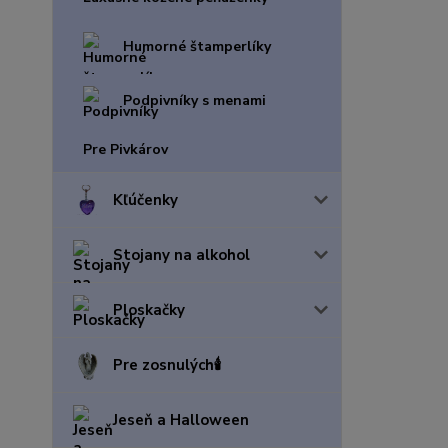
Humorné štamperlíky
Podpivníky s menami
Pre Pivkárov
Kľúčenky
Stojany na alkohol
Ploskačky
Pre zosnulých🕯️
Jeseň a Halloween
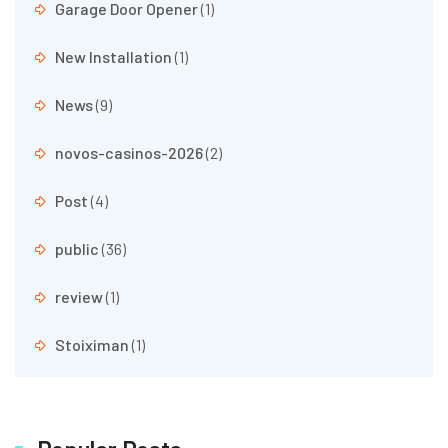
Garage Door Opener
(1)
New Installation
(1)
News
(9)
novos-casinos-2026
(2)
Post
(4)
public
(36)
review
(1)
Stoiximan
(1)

==========

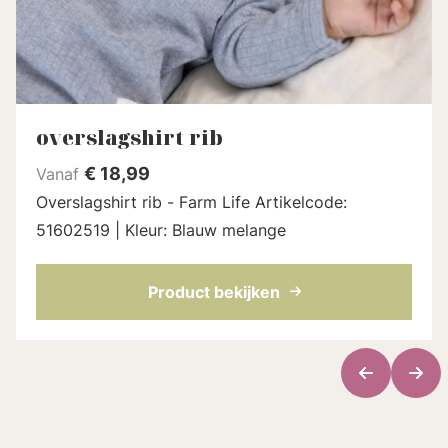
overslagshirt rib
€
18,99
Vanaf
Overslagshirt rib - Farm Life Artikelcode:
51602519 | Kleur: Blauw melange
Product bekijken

==========

■ Exercise details
Reproduce word for word the material above, beginning with the line that contains "51602519 | Kleur: Blauw melange" and ending with the line that contains "Product bekijken".

■ Expected output
51602519 | Kleur: Blauw melange
Product bekijken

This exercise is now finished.